The Kill of the Wolf is the meat of the Wolf. He may do what he will;
But, till he has given permission, the Pack may not eat of that Kill.
Cub-Right is the right of the Yearling. From all of his Pack he may claim
Full-gorge when the killer has eaten; and none may refuse him the same.
Lair-Right is the right of the Mother. From all of her year she may claim
One haunch of each kill for her litter, and none may deny her the same.
Cave-Right is the right of the Father -- to hunt by himself for his own:
He is freed of all calls to the Pack; he is judged by the Council alone.
Because of his age and his cunning, because of his gripe and his paw,
In all that the Law leaveth open, the word of your Head Wolf is Law.

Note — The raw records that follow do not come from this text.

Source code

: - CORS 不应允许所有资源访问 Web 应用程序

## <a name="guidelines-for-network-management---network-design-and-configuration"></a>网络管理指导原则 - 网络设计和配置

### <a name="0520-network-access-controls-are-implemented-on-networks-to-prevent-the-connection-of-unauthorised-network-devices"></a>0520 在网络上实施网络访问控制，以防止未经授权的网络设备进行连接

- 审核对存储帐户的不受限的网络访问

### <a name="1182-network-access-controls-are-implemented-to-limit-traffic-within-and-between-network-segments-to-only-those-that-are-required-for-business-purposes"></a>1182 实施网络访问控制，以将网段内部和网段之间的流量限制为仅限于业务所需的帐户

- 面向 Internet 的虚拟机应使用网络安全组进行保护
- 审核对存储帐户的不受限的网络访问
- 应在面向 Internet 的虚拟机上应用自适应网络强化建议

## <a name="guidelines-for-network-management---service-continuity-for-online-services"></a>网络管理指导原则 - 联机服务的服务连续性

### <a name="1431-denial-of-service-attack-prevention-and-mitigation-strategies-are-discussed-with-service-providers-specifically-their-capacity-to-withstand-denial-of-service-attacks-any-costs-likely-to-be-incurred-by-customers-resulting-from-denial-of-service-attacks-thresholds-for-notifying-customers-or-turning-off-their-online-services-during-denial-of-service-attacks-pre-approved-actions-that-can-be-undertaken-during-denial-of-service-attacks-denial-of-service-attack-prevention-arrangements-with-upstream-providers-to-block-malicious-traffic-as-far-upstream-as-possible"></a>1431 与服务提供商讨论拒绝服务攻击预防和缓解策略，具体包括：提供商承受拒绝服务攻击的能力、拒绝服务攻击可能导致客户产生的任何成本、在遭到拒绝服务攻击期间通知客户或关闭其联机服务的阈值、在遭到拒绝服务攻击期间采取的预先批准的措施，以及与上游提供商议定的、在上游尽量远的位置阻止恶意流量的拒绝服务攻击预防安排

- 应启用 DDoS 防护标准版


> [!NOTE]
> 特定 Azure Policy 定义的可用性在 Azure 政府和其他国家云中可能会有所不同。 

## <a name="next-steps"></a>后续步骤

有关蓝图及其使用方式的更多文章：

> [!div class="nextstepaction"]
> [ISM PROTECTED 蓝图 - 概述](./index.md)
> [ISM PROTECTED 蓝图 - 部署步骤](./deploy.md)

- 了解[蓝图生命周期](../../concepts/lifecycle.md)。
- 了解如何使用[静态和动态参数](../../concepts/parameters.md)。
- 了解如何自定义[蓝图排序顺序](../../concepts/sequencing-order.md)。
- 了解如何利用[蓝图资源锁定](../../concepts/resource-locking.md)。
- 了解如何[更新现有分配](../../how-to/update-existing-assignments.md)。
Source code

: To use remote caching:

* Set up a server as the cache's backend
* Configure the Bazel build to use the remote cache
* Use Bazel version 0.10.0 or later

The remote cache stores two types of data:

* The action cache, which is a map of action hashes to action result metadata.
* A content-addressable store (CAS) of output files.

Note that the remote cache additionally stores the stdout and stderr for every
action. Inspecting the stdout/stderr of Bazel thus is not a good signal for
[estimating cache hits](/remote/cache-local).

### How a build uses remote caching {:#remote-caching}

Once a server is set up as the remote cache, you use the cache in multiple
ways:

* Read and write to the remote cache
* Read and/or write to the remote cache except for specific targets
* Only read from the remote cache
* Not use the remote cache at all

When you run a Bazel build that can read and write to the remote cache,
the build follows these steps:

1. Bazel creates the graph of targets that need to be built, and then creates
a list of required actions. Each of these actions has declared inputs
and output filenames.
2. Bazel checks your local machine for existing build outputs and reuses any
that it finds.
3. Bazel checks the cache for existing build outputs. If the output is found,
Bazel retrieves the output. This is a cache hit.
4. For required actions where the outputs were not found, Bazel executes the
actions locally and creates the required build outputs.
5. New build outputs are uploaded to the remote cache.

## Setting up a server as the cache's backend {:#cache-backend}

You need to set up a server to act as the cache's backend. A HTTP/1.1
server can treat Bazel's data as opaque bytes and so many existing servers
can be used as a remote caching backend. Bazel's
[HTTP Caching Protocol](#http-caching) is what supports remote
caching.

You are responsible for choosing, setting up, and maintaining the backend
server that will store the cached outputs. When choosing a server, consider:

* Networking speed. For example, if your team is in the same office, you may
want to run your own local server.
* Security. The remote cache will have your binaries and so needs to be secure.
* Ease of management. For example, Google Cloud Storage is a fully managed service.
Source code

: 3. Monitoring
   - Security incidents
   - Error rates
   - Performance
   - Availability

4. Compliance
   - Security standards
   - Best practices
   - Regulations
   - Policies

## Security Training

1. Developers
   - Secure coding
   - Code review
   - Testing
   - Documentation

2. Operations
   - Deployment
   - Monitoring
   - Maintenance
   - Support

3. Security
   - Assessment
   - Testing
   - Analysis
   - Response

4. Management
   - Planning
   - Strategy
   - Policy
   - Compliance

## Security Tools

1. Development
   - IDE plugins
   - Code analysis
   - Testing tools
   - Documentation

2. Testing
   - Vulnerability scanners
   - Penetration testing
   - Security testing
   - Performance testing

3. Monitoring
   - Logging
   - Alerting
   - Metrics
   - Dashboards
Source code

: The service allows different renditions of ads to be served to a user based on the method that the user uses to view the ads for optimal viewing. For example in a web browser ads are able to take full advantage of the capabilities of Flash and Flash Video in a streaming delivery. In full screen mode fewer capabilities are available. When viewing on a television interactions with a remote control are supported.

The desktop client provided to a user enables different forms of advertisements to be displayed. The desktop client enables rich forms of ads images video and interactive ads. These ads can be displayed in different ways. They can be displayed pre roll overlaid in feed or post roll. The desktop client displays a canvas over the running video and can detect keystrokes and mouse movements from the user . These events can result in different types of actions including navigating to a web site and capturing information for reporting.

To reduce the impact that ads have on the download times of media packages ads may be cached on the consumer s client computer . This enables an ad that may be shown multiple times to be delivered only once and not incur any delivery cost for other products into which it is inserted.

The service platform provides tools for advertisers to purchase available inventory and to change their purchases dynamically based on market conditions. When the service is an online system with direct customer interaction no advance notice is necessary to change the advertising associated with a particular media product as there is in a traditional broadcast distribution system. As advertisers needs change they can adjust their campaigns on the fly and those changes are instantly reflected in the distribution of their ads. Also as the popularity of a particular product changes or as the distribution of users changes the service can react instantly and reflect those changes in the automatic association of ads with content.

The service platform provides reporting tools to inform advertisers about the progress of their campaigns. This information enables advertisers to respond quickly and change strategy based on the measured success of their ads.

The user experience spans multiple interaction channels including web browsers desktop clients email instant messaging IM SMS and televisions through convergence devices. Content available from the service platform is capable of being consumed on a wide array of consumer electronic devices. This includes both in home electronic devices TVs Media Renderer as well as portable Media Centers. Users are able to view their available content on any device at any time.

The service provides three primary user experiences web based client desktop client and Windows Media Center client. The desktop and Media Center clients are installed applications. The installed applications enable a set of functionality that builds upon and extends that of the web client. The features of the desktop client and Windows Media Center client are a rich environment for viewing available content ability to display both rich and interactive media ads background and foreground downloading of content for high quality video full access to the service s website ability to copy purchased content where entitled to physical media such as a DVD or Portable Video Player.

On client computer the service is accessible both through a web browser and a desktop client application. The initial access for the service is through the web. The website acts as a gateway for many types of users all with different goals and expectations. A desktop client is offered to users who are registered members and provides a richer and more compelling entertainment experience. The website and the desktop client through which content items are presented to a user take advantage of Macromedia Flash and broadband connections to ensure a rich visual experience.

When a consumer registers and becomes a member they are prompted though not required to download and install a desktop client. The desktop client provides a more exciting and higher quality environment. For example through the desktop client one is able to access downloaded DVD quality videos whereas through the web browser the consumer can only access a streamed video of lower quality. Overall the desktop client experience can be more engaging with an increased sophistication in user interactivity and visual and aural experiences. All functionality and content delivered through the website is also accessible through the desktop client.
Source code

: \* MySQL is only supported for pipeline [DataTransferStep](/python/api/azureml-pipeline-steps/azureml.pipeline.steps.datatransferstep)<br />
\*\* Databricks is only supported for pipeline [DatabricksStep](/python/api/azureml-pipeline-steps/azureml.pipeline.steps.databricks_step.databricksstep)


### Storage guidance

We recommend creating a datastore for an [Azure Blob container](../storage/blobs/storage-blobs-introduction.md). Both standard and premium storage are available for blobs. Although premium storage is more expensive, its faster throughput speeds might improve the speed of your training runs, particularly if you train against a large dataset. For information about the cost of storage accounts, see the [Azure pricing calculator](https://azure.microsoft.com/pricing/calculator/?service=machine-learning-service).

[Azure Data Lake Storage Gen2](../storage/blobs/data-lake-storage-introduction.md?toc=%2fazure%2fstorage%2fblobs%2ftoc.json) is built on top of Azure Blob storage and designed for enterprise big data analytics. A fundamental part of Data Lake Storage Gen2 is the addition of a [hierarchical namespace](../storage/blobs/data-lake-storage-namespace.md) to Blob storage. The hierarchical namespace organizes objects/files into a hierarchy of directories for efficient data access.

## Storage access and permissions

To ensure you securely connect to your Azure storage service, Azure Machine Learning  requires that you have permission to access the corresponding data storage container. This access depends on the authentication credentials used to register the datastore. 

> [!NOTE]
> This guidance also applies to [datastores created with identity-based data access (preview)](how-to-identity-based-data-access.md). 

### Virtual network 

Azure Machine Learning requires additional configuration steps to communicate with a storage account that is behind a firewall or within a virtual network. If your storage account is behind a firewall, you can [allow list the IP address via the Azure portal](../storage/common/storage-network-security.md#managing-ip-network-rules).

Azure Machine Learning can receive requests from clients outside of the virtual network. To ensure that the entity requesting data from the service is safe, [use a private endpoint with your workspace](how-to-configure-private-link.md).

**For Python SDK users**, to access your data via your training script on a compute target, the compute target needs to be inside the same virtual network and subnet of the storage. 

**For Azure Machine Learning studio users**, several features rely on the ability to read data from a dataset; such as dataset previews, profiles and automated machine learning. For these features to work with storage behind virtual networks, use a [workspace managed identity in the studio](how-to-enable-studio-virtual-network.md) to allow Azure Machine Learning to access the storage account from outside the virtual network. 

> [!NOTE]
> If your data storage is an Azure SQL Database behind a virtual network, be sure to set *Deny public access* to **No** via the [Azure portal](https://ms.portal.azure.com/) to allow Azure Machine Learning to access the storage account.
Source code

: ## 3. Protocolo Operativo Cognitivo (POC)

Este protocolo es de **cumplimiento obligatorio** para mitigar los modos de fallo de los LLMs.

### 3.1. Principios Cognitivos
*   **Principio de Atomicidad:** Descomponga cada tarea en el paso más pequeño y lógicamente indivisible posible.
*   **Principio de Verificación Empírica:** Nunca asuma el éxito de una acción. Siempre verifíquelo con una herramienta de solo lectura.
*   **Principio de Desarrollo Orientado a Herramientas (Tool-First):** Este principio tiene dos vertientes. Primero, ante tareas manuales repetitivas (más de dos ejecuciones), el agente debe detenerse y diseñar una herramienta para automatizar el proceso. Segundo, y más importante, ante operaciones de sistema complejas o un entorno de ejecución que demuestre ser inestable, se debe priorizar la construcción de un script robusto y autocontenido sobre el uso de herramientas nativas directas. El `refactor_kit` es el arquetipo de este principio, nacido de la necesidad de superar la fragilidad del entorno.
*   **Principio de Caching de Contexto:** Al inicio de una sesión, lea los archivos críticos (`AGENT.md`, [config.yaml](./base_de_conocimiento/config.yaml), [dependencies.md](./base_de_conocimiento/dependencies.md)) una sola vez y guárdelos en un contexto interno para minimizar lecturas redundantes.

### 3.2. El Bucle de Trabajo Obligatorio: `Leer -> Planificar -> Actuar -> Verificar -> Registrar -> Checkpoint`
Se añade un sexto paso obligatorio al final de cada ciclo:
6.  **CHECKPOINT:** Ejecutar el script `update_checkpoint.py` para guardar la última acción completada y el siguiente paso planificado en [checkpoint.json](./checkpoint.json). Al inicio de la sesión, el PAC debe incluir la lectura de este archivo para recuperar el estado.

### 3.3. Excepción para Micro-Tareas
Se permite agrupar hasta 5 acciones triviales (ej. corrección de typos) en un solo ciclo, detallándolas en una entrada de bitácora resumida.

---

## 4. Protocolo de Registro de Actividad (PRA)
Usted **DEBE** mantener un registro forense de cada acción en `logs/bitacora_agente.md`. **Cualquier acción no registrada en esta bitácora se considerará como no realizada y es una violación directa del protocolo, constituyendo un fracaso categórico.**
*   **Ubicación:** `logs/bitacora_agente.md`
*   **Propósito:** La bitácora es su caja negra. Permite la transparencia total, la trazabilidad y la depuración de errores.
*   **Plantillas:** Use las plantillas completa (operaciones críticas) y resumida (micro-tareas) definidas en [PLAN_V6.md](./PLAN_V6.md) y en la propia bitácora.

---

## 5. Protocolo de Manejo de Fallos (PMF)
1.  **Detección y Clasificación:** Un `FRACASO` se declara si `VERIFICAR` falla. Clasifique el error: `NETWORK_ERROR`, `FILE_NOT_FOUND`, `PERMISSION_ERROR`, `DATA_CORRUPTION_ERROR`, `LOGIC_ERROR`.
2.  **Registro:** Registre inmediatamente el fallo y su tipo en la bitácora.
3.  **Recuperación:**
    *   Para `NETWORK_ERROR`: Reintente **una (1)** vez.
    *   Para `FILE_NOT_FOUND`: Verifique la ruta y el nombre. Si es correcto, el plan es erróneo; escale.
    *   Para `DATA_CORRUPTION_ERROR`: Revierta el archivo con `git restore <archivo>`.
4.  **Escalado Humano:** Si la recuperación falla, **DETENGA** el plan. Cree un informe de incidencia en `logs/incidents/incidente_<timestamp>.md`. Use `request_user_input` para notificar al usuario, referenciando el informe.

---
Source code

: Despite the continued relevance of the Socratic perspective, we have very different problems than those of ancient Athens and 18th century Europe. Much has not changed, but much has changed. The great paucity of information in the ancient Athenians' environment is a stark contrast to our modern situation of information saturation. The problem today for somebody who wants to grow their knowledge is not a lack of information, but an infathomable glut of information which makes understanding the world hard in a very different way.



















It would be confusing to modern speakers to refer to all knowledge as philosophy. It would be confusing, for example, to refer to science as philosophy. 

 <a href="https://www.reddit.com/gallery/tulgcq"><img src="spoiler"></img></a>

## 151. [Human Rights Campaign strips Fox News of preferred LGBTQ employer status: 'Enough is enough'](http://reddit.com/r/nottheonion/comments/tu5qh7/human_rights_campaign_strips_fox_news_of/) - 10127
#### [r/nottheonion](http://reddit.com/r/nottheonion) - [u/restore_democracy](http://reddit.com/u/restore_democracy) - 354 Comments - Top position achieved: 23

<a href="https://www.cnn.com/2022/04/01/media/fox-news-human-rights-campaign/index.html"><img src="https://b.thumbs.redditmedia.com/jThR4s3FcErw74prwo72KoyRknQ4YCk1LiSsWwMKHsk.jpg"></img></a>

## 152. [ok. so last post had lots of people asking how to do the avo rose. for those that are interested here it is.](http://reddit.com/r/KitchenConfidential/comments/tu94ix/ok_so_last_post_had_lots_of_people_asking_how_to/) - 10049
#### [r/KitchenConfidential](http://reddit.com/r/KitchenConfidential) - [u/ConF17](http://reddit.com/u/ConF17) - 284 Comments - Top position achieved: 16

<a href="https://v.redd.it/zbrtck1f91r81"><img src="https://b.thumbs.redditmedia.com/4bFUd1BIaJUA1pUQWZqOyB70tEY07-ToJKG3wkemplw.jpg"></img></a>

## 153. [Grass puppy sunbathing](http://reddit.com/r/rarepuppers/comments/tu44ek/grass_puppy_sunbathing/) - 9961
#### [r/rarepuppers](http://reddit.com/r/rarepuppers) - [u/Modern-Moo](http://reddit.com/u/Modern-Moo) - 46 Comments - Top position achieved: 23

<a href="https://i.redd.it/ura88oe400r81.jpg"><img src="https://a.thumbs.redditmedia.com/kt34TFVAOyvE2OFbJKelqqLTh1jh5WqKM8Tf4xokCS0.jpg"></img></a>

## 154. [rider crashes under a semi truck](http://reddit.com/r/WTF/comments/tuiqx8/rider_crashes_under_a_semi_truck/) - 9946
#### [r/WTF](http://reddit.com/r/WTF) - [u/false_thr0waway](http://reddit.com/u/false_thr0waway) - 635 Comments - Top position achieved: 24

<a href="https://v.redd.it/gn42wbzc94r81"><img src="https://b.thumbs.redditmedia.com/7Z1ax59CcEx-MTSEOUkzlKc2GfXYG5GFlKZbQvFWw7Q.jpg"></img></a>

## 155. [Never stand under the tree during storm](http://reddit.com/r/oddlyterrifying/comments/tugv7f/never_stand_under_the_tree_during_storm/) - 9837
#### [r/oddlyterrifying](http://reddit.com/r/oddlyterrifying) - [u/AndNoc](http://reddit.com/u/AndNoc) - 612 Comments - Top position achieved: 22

Now these are the Laws of the Jungle, and many and mighty are they;
But the head and the hoof of the Law and the haunch and the hump is -- Obey!
Today I celebrate the fact that I have endured another year, lol, and by such endurance I do justify posting the following video to this thread for the pleasure which it may also bring to others. My age this day is the same as the year in which I was born so a small riddle for the mathematically inclined to solve.

Age is but a number, while women, as all know, are 'timeless' beings. ;)


Thank you for the video. They are wonderful, beautiful, and well bred. You want one, don't you. What are they called? And now I find that I am too young to be your father, so thank you for that too, :).